According to current models, baryonic matter makes up about 5% of all matter in the Universe. This matter composed of "ordinary" particles should in principle be detectable either in emission or in absorption against background sources. In fact, whatever observations and methods are used to derive the mass of detected baryonic matter, galaxies only account for half of the expected quantity.
It is therefore assumed a large part of the mass fraction of this baryonic matter in the Universe resides outside galaxies, probably in the form of a diffuse and hot (on the order of 100,000 K) medium called the Warm-Hot Intergalactic Medium (WHIM). Simulations suggest the WHIM is composed of large-scale structures such as filaments.
Comparison of an image of the emerging galaxy SSA22 obtained with the Cosmic Web Imager instrument at Mount Palomar Observatory with a simulation. Three gas filaments can be seen flowing into the Lyman alpha blob (arrows). Credit: Christopher Martin, Robert Hurt
Moreover, this intergalactic medium interacts with galaxies as matter flows into and feeds them along these filaments, while conversely galaxies emit jets and winds generated notably by their central black hole and exploding supernovae. It is suspected these interactions play a key role in galaxy evolution. In particular, they are thought to regulate the rate of star formation, which could explain why it has slowed unexpectedly in the current epoch. Observing and characterizing the circumgalactic medium—in terms of velocities, temperatures, and so on—are therefore priority objectives for astronomers.
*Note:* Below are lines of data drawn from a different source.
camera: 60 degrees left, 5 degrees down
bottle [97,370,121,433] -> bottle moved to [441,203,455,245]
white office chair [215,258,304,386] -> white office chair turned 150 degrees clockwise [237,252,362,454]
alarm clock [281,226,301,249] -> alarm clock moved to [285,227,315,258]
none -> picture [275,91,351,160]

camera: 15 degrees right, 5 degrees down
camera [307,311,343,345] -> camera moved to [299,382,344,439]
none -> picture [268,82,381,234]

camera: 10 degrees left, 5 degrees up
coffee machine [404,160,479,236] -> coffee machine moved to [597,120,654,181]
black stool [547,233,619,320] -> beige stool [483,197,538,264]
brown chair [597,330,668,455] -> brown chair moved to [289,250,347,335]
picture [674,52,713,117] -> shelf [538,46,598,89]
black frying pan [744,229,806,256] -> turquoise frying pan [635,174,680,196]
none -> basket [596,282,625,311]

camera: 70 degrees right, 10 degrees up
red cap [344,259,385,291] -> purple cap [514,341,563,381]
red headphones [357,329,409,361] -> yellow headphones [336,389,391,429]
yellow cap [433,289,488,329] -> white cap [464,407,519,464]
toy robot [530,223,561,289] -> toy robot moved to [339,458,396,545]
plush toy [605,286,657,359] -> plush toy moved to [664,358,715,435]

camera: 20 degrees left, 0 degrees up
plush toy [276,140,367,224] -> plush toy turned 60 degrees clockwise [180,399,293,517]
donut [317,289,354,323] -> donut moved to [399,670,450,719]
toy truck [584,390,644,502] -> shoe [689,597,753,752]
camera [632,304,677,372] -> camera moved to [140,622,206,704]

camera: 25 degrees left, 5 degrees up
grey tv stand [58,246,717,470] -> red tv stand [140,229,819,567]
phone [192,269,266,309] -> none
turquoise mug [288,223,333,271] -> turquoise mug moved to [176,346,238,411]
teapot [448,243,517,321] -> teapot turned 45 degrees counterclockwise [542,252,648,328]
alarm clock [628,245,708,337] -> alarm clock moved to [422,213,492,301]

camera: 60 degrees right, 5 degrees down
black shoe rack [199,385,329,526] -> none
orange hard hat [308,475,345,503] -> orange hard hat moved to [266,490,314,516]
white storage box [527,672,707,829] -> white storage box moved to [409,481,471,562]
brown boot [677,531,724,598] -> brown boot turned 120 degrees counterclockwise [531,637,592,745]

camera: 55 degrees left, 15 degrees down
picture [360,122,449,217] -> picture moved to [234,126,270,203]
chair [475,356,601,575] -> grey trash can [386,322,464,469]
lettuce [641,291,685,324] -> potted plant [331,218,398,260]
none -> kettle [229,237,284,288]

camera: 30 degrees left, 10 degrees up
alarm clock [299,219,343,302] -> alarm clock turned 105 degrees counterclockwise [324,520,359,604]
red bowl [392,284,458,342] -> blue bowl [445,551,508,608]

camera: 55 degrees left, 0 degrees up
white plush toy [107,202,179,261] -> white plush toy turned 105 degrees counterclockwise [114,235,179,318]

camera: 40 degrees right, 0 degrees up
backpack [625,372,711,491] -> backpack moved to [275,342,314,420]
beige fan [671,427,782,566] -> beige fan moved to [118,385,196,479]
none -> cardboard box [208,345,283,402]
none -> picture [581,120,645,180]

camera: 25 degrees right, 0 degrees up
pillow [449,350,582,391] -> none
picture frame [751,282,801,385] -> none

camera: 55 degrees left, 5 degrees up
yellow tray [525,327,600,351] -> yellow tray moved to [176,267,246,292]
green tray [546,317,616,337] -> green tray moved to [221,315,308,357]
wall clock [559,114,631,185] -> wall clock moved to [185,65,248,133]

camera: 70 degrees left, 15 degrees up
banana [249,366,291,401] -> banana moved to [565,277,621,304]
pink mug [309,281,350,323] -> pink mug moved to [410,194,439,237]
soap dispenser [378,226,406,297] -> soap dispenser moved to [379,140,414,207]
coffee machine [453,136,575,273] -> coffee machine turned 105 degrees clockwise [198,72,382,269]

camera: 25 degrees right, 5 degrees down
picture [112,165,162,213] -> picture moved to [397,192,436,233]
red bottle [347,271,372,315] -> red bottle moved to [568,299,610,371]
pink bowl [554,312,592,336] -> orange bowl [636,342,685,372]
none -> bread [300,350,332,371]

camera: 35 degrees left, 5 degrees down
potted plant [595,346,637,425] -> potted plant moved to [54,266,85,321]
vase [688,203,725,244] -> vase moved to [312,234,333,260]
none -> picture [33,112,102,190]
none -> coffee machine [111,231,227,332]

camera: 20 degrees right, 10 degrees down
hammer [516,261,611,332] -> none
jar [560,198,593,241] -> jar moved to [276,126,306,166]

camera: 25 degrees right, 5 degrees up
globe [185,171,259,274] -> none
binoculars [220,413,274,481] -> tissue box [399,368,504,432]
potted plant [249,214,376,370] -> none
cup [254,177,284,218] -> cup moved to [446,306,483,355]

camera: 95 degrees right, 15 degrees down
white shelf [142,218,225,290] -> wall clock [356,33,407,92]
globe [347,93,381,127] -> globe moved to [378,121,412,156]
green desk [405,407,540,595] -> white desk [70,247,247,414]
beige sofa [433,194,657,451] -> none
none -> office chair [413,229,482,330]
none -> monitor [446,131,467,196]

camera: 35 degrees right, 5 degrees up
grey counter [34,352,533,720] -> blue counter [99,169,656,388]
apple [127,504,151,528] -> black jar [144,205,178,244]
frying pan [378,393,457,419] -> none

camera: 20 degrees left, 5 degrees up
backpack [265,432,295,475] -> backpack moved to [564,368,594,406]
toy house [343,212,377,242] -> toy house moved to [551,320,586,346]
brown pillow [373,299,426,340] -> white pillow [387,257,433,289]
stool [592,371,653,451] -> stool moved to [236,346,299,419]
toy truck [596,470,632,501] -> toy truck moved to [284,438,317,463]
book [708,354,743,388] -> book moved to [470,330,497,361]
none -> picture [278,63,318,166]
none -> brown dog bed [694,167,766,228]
Some rare cases of OV, OVI and OVII ions detected in absorption against distant quasars have been extracted from observations by HST/COS and Chandra. However, it is not certain they belong to the WHIM and searching for baryons in absorption is limited by the number of usable quasars.
Fireball is designed to look for baryon emission in Lyman alpha and OVI spectral lines in low-redshift circumgalactic regions. It will acquire spectral imagery in the 200-nanometre window accessible from the stratosphere of regions selected on the basis of intensive simulations (ANR !BINGO).
The experiment is also intended to validate the concept and technologies (notably the detector) for a more-ambitious dedicated space mission previously proposed to NASA (ISTOS, MIGAL) and likely to be resubmitted in response to the agency’s next request for proposals.